=== PASSAGE SHOWN ===
--------
Ultimately though, what I will remember Wallace for the most is his brief but powerful contribution to the 150th anniversary issue of The Atlantic. His assertion that preserving America’s liberty demands a high sacrifice of the unorthodox kind was the patriotic call to arms that is all too infrequently found in our national discourse. He called for a national debate on issues such as Guantanamo and the Patriot Acts and he was fearless in his insistence that such debate should be part and parcel of how Americans govern.
He was fearless in so much of what he wrote and that literary bravery is what I will remember and mourn. All too often we write what we think others want to read but not David Foster Wallace; he was better than that which makes his loss all that much more acute.
I once sent David Foster Wallace a letter. I had picked up a copy of his first novel in a used bookstore in Syracuse, NY, which contained a romantic dedication from him to a woman he’d once dated. I filled in the blanks: perhaps things hadn’t ended well. I thought that the right thing would be to send it back to him, but I also wanted to correspond with him. So instead of sending the book, I sent him a letter — this was in the just pre-email days — with some stupid thoughts of mine regarding his work and, at the end, told him about my find, quoted his dedication and offered to mail it to him. I don’t know what I expected. If he’d responded that he wanted it, I would have sent it back. But he didn’t and so I didn’t. I’ve had quite a few friends who knew him at one time or another. About half of them said he was a total dick and about half said he was the most kind, generous person they’d ever met. I don’t guess it matters one way or the other. Most people in the world would be thrilled to come up even on that count. It was only when I heard about his death tonight that I realized he’s the only person I ever wrote a fan letter to in my life.
David Foster Wallace showed me how to write. Without his words, I have no idea who I’d be.
Tye Pemberton:
I am convinced that sometime during the 90’s the world became a harder place to write about. We were suddenly connected to information and to each other in ways that both empowered and alienated us and — for any writer still ambitious enough to try to gain some macro view of our world — put more responsibility on our shoulders than ever before. It seems to me that many of our best writers noticed the change, and understood how unreasonable a proposition it was. They wisely took their measures of the world in portions. David Foster Wallace, on the other hand, reacted in kind when the volume of the world increased. David Foster Wallace’s writing is, of course, all of that to me. But there is a simple element of it that makes it much, much more.
There was a story written before all that, before Infinite Jest or his two other brilliant collections of stories or his two funny, affecting volumes of essays. In Luckily the Account Representative Knew CPR two men living comparable lives descend into the basement of their office building after each man has finished a late day’s work. The older man begins to have a heart attack and the younger man begins to give him CPR and no one is coming and it is the middle of the night and keeping the other man alive is physically exhausting. And as the younger man continues to shout for help, the reader realizes that he’s not just shouting after help for the dying man, but for himself and his own responsibility to that man.
Deep down, it seemed, Wallace believed that we would help each other. In the vast, impersonal world he saw around him, the world that was sprawling every day, he still saw that our increasing disinterest in one another was an illusion, that we were still connected, as intimately with total strangers as with our loved ones. Not because the constantly new world was inherently faceless, but because we had been tasked with taking on a greater portion of the world than we could handle. It was in our natures to filter it by doing things like making strangers out of our neighbor.
--------
=== Data entries ===
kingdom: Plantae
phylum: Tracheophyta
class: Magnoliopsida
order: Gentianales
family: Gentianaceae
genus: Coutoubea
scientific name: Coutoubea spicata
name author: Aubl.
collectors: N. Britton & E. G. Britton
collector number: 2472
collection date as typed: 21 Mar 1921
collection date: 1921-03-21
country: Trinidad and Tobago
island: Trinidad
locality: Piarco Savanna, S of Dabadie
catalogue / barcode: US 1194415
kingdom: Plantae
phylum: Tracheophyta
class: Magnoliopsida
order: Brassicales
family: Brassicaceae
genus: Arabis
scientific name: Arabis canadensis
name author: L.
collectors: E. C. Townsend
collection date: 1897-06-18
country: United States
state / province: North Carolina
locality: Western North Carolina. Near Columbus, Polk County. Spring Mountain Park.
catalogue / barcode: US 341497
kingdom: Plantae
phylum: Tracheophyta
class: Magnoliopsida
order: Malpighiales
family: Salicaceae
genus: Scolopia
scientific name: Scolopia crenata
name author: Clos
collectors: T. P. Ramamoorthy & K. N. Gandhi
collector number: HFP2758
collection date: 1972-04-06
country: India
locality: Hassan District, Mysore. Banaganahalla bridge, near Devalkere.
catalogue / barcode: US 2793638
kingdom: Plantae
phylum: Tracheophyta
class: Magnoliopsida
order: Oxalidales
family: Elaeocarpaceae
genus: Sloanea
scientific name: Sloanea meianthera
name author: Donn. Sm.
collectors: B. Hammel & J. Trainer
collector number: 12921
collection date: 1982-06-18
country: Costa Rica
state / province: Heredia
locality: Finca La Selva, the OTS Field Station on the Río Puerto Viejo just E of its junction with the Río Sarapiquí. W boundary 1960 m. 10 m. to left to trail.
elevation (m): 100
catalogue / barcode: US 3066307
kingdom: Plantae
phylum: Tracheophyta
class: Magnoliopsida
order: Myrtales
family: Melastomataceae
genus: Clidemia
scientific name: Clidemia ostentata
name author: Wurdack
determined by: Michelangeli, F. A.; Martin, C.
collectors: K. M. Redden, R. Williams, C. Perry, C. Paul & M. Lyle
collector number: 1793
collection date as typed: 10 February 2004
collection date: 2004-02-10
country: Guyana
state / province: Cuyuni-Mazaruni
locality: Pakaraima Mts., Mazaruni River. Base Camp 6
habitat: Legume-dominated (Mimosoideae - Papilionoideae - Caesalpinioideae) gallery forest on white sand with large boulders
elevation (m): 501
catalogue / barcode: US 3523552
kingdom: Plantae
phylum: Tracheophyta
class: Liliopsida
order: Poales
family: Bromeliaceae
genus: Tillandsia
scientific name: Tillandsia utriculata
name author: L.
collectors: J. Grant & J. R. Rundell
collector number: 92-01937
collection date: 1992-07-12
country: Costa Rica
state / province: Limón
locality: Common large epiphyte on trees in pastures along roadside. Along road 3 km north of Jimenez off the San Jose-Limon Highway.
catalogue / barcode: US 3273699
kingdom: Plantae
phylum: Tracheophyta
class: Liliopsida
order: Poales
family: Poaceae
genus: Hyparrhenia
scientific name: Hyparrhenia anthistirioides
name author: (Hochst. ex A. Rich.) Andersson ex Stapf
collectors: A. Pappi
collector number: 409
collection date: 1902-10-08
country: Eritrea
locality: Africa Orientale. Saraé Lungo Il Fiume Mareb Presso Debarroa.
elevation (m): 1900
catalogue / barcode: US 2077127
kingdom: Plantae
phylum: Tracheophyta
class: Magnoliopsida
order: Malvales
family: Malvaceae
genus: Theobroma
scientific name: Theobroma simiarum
--------
=== SHORT EXERCISE ===
Reproduce the passage of the David Foster Wallace remembrances that runs from "David Foster Wallace showed" up to and including "much, much more.".

=== ANSWER BELOW ===
David Foster Wallace showed me how to write. Without his words, I have no idea who I’d be.
Tye Pemberton:
I am convinced that sometime during the 90’s the world became a harder place to write about. We were suddenly connected to information and to each other in ways that both empowered and alienated us and — for any writer still ambitious enough to try to gain some macro view of our world — put more responsibility on our shoulders than ever before. It seems to me that many of our best writers noticed the change, and understood how unreasonable a proposition it was. They wisely took their measures of the world in portions. David Foster Wallace, on the other hand, reacted in kind when the volume of the world increased. David Foster Wallace’s writing is, of course, all of that to me. But there is a simple element of it that makes it much, much more.